Asked another way: If workers can do their jobs remotely, should employers still have the right to require them to work from a company office?
About 90 percent of Goldman Sachs’ 34,000 employees worked from home in 2020. But last week, Goldman’s CEO David Solomon called WFH “an aberration that we are going to correct as quickly as possible.”
Similarly, the heads of JPMorgan and Barclays said they want their people back in the office.
In the face of such opposition, is a legal right to work from home possible?
New rights for workers emerge more often than you’d think. Recent examples are family leaves, minimum wages, defined work hours and holidays, access for employees with disabilities, workplace safety standards, and more.
Like those examples, there are good reasons for work-from-home to become a legal right.
It’s safer. Even in perfect weather in daylight, traffic accidents happen. Why risk commuting any distance if it’s not necessary?
It’s more efficient. Should employers stipulate work times? Assuming I meet my company obligations (Zoom meetings, Slack responses), why shouldn’t I work when I can work best, even if it’s dark outside?

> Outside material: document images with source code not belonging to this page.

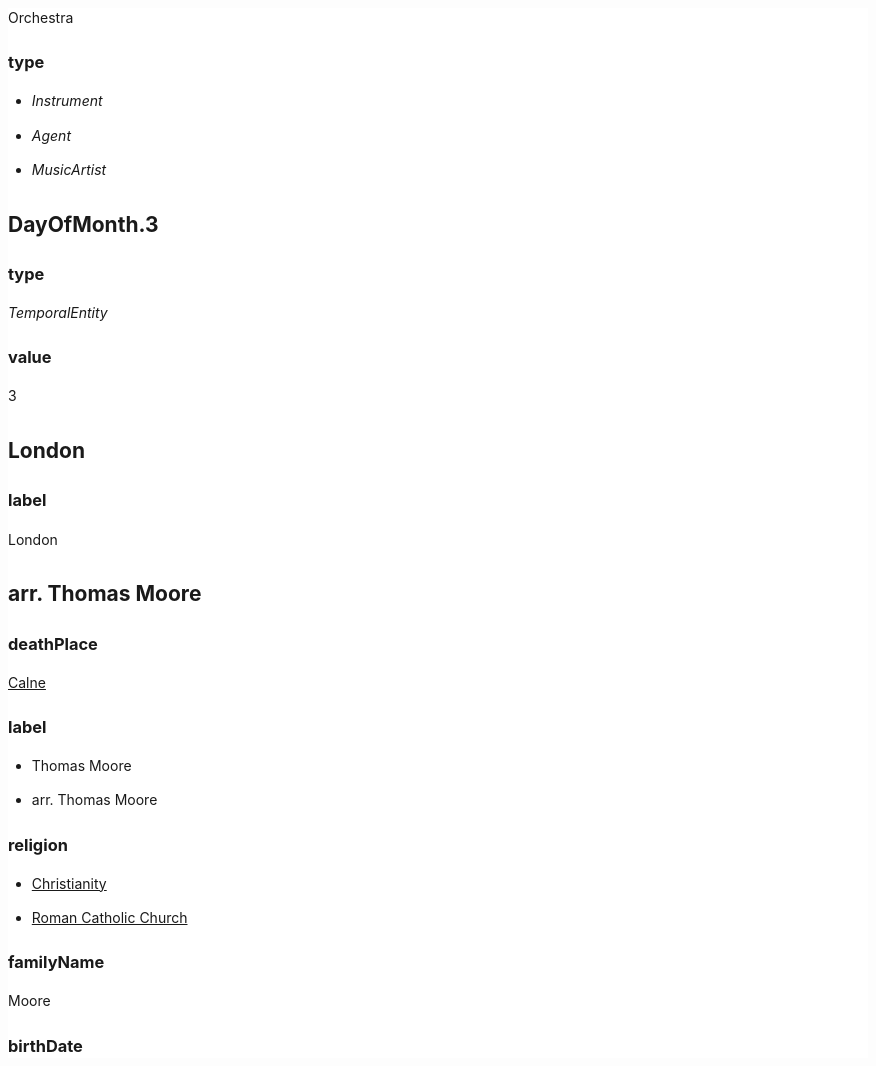 
Orchestra

### type

 - *Instrument*

 - *Agent*

 - *MusicArtist*

## DayOfMonth.3

### type


*TemporalEntity*

### value


3

## London

### label


London

## arr. Thomas Moore

### deathPlace


[Calne](#Calne)

### label

 - Thomas Moore

 - arr. Thomas Moore

### religion

 - [Christianity](#Christianity)

 - [Roman Catholic Church](#Roman-Catholic-Church)

### familyName


Moore

### birthDate

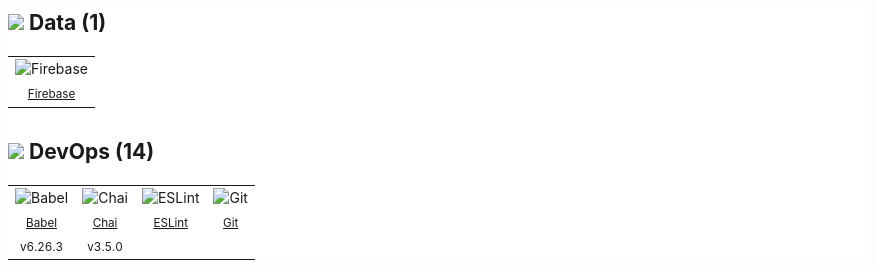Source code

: </tr>
</table>

## <img src='https://img.stackshare.io/databases.svg'/> Data (1)
<table><tr>
  <td align='center'>
  <img width='36' height='36' src='https://img.stackshare.io/service/116/cZLxNFZS.jpg' alt='Firebase'>
  <br>
  <sub><a href="https://firebase.google.com/">Firebase</a></sub>
  <br>
  <sub></sub>
</td>

</tr>
</table>

## <img src='https://img.stackshare.io/devops.svg'/> DevOps (14)
<table><tr>
  <td align='center'>
  <img width='36' height='36' src='https://img.stackshare.io/service/2739/-1wfGjNw.png' alt='Babel'>
  <br>
  <sub><a href="http://babeljs.io/">Babel</a></sub>
  <br>
  <sub>v6.26.3</sub>
</td>

<td align='center'>
  <img width='36' height='36' src='https://img.stackshare.io/service/1725/chai.png' alt='Chai'>
  <br>
  <sub><a href="http://chaijs.com/">Chai</a></sub>
  <br>
  <sub>v3.5.0</sub>
</td>

<td align='center'>
  <img width='36' height='36' src='https://img.stackshare.io/service/3337/Q4L7Jncy.jpg' alt='ESLint'>
  <br>
  <sub><a href="http://eslint.org/">ESLint</a></sub>
  <br>
  <sub></sub>
</td>

<td align='center'>
  <img width='36' height='36' src='https://img.stackshare.io/service/1046/git.png' alt='Git'>
  <br>
  <sub><a href="http://git-scm.com/">Git</a></sub>
  <br>
  <sub></sub>
</td>
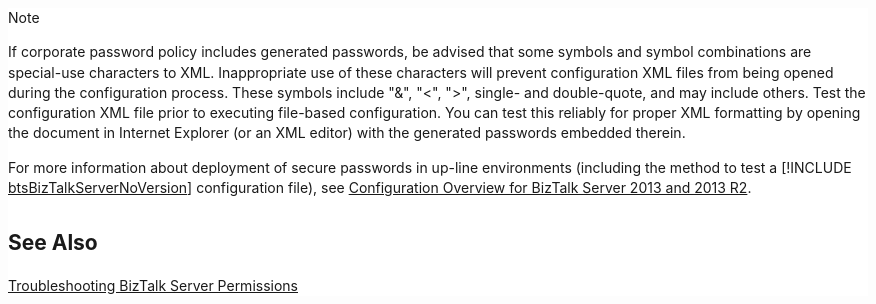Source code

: > [!NOTE]
>  If corporate password policy includes generated passwords, be advised that some symbols and symbol combinations are special-use characters to XML. Inappropriate use of these characters will prevent configuration XML files from being opened during the configuration process. These symbols include "&", "\<", "\>", single- and double-quote, and may include others. Test the configuration XML file prior to executing file-based configuration. You can test this reliably for proper XML formatting by opening the document in Internet Explorer (or an XML editor) with the generated passwords embedded therein.  

 For more information about deployment of secure passwords in up-line environments (including the method to test a [!INCLUDE [btsBizTalkServerNoVersion](../includes/btsbiztalkservernoversion-md.md)] configuration file), see [Configuration Overview for BizTalk Server 2013 and 2013 R2](http://msdn.microsoft.com/library/aa58c43f-8f0e-4a5c-89b9-db7b8a852a72).  

## See Also  
 [Troubleshooting BizTalk Server Permissions](../core/troubleshooting-biztalk-server-permissions.md)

It’s healthier. If I don’t need to rub elbows with others at the office, why should I? Even post-pandemic, there will be a lot of dangerous germs around. My healthiest workplace is home.
Life is more balanced. From home, I can work for my employer and serve my loved ones and neighbors. I’m more valuable as a human being when I stay plugged in where I live. Unless my location impacts job productivity and performance, why should an employer care where I live or have any say in it?
Employees save money. According to one job site, people who work from home half time say they already save around $4,000 per year. They spend less on gas, car repairs, parking, office clothes, and meals out. Who gets paid for commute times? Does anyone collect bonuses for sitting in traffic jams? So WFH is a double win for employees. They spend less money and make more on a per-hour basis.
What are some arguments against WFH?
JPMorgan CEO Jamie Dimon said last year remote work was hitting productivity and reducing “spontaneous creativity.” He and other executives also voiced concerns about losing their firms’ unique cultures.
Fact check: Nearly two-thirds of WFH workers in the same job now as before Covid-19 report no change in their productivity.
Less creative? If corporate innovation depends on collaboration, as some argue, won’t tele-collaborating work just as well?
What about threats to company culture? Here, Jamie Dimon has a point. WFH does threaten the cultural status quo.
But that might be a good thing.
We shouldn’t assume different corporate cultures will be worse. Maybe WFH will produce better, less toxic cultures — more diverse and authentic, with richer community perspectives.
Back to our initial question: After Covid-19 is no longer a daily threat, will WFH become a recognized legal right for workers who can meet their responsibilities remotely?
Why not? Today’s workplace may be due for a legal earthquake — like child labor laws a hundred years ago or OSHA 50 years ago.
The next big change in the workplace? How about the legal definition of “workplace” itself.